* [Text under study]:

-=-=-=-=-

Quartet Patria was created on November 7th, 1939, in Santiago de Cuba. Its founder was Francisco Cobas la O (Pancho).

At the beginning, the members were Pancho, Emilia García, Rigoberto Hechavarría (Maduro) y Feliberto. Sometimes, a musician called Corales (his last name) who played the botija joined them. The botija is an instrument with a very peculiar sound that is almost disused now.

The group was called Patria after the newspaper founded by Cuban national hero José Martí. Besides, it was also the pseudonym adopted by Emilia García, who had contributed to previous revolutionary struggles. The musicians decided honoured her by using that name for the group and, at the same time, they fought discrimination against women this way.


Cuarteto Patria (Aristotle Limonta, Joaquín Solórzano, Francisco Cobas and Eliades Ochoa) in the Céspedes Park in Santiago de Cuba. Photo: Eliades Ochoa Personal Archive


Quartet Patria

From its beginning, the group was focused on the music inherited from relevant Cuban figures: Ñico Saquito, Miguel Matamoros and Los Compadres. The Quartet included maracas, acoustic contrabass and guitar.

-=-=-=-=-

* [Data shown]:
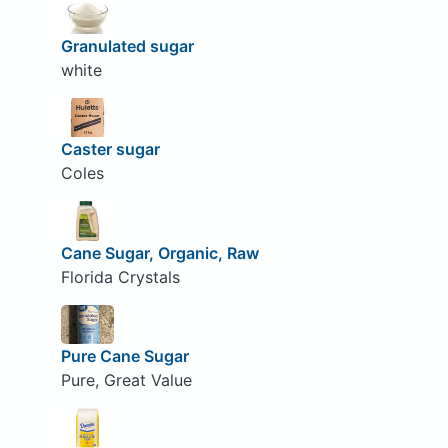
Granulated sugar
white
Caster sugar
Coles
Cane Sugar, Organic, Raw
Florida Crystals
Pure Cane Sugar
Pure, Great Value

-=-=-=-=-

* [What to do]:
Carry the Quartet Patria history forward from its last sentence.

* [Output for this task]:
They performed at carnivals and popular parties. They also offered serenades and took part in descargas (improvised live sessions) at bars and cafeterias. The Quartet Patria was particularly assiduous to the musical and literary meetings (called tertulias) in Heredia Street, in Santiago de Cuba. The artists met in a venue where Virgilio Palay had placed a shop window and some chairs to sale rum, aguardiente, fried fish, frituras, cigarettes and cigars.

In that context, the descargas became more and more popular. Other musicians also began to play there. Pucho el Pollero, Ángel Almenares, Emiliando Bles, Salvador Adams, Ramón Márquez, el Chino, Cornelio, and Manolo Castillo were among the most relevant.

Another popular place was Calité bar, located at Trocha Street, corner to Santa Rita Street. The Matamoros Trio, Los Compadres and a great number of fans used to go there too.

After the Triumph of the Revolution in 1959

Cuban musicians had new opportunities. Art workshops, Culture houses, Art schools, among other new institutions devoted to Art and Culture were founded. As a result, the quartet had more places to perform and gained access to broader audiences.

Emilia died at the end of 1960 due to a long illness. Nonetheless, the group continued as part of the Casa de la Trova.

From 1970 on, new musicians joined Patria. One of them was Hilario Cuadras, who played the maracas and sang as prime voice.


Hilario Cuadras, Aristóteles Limonta, Francisco Cobas and Eliades Ochoa.


Eliades Ochoa and Francisco Cobas.


Francisco Cobas, director of the quarter, asked Ochoa to replace him. Ochoa assumed the position at the beginning of 1979.

Since 1970 until now, as a music director, Ochoa has intended to keep the elegance of the group when interpreting Cuban traditional music genres such as: sones montunos, guajiras, changüíes, guarachas and boleros.

He transformed the group’s original format by adding percussion, guitars, bongo, cencerros, claves, and finally a contrabass, trumpets and a new vocal arrange. His style as a guitarist contributed with the group’s distinctiveness.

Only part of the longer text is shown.